Das Glück war dunkelgrün und sonnengelb. Wie die Tannenzweige, die sich über Zoes Kopf ausbreiteten und durch die golden die Sonnenstrahlen flirrten. Das Glück roch nach Moos und dunkler Walderde und Shamans dampfendem schwarzen Fell.

Ob Isabelle das auch so empfand? Zoe warf einen Blick über die Schulter zu ihrer Freundin, die direkt hinter ihr ritt. Wie schön sie aussah mit ihren goldbraunen seidigen Haaren, die weich auf ihre Schultern fielen. Unter ihr ihre Stute Chenoa, deren schneeweiße Flanken im Dunkel des Waldes zu leuchten schienen.

Isabelles mandelförmige Augen begegneten Zoes Blick, sie lächelte sie an. "Alles klar?"

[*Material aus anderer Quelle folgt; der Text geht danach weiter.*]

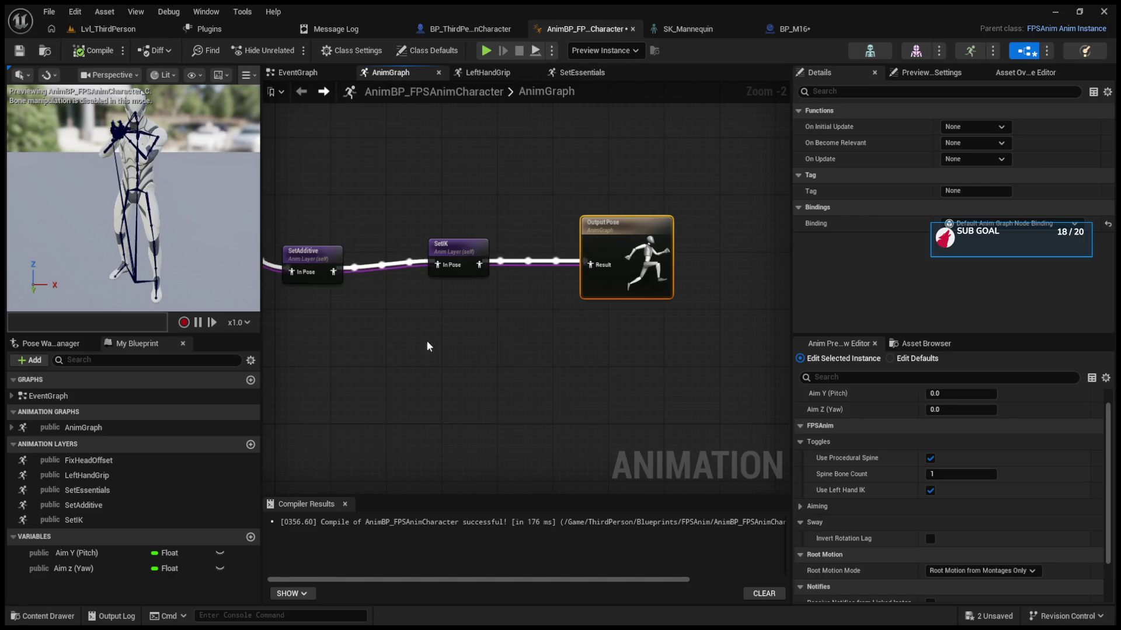
click(336, 22)
click(456, 95)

"Alles bestens." Zoe drehte sich wieder nach vorne, presste die Schenkel zusammen und brachte Shaman vom Trab in einen leichten Galopp. Der Mustang nahm den Impuls sofort auf. Seine Hufe hämmerten dumpf auf dem Waldboden, er hätte gerne noch mehr beschleunigt.

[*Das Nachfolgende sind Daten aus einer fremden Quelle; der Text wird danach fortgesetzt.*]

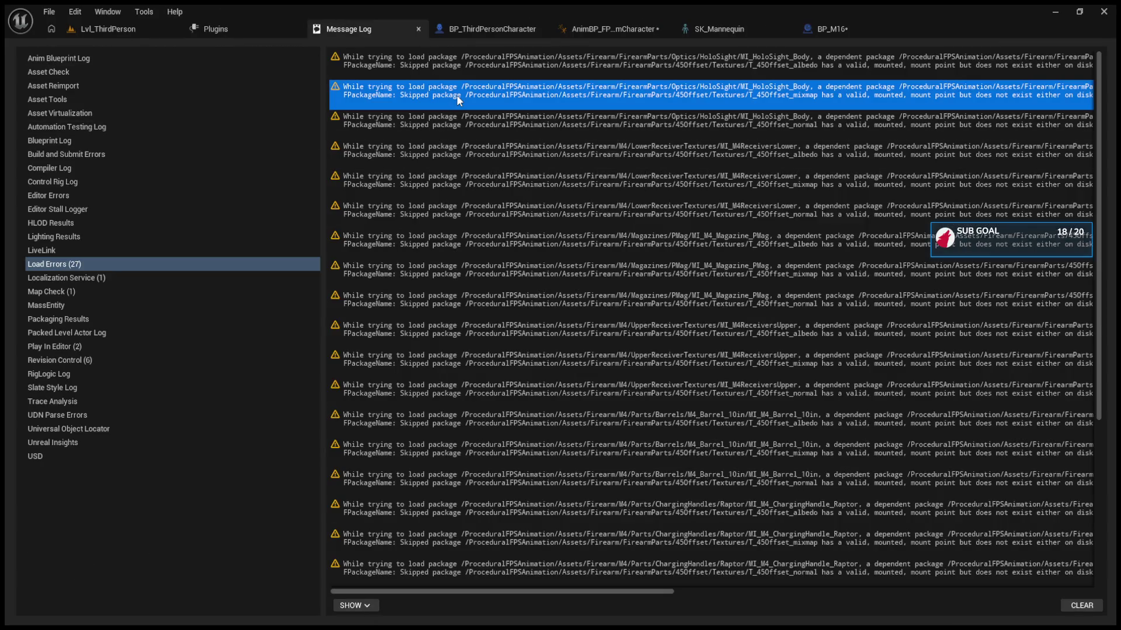
click(597, 590)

Zoe lehnte sich weit über seinen Hals, schloss die Augen und sog die Waldluft ein. Und erinnerte sich daran, wie sie im letzten Sommer zum ersten Mal hierhergekommen war.

Sie hatte sich sofort verliebt. In die hohen dunklen Tannen und Kiefern, deren Wipfel man von hier unten nur erahnen konnte. In die uralten Laubbäume mit ihren mächtigen Stämmen und die großen Farnstauden, die sich darunter ausbreiteten. Und in das Unterholz, in dem Waschbären, Stachelschweine, Pfeifhasen, Chipmunks und Mäuse lebten.

An keinem anderen Ort der Welt hatte Zoe sich jemals so zu Hause gefühlt. Und sie hatte schon einige Orte gesehen. Noch vor einem Jahr war sie als Profimusikerin von einer Stadt in die andere geflogen, um in den größten Konzerthäusern der Welt aufzutreten. Zoe Deventer, das Wunderkind an der Querflöte.

Wenn sie im Scheinwerferlicht auf einer Konzertbühne in Singapur, Mailand oder New York gestanden und ein paar Tausend Leute ihr begeistert applaudiert und zugejubelt hatten, war sie auch glücklich gewesen. Aber das Gefühl von damals war nichts im Vergleich zu dem, was sie jetzt empfand. Tiefe, pure Freude.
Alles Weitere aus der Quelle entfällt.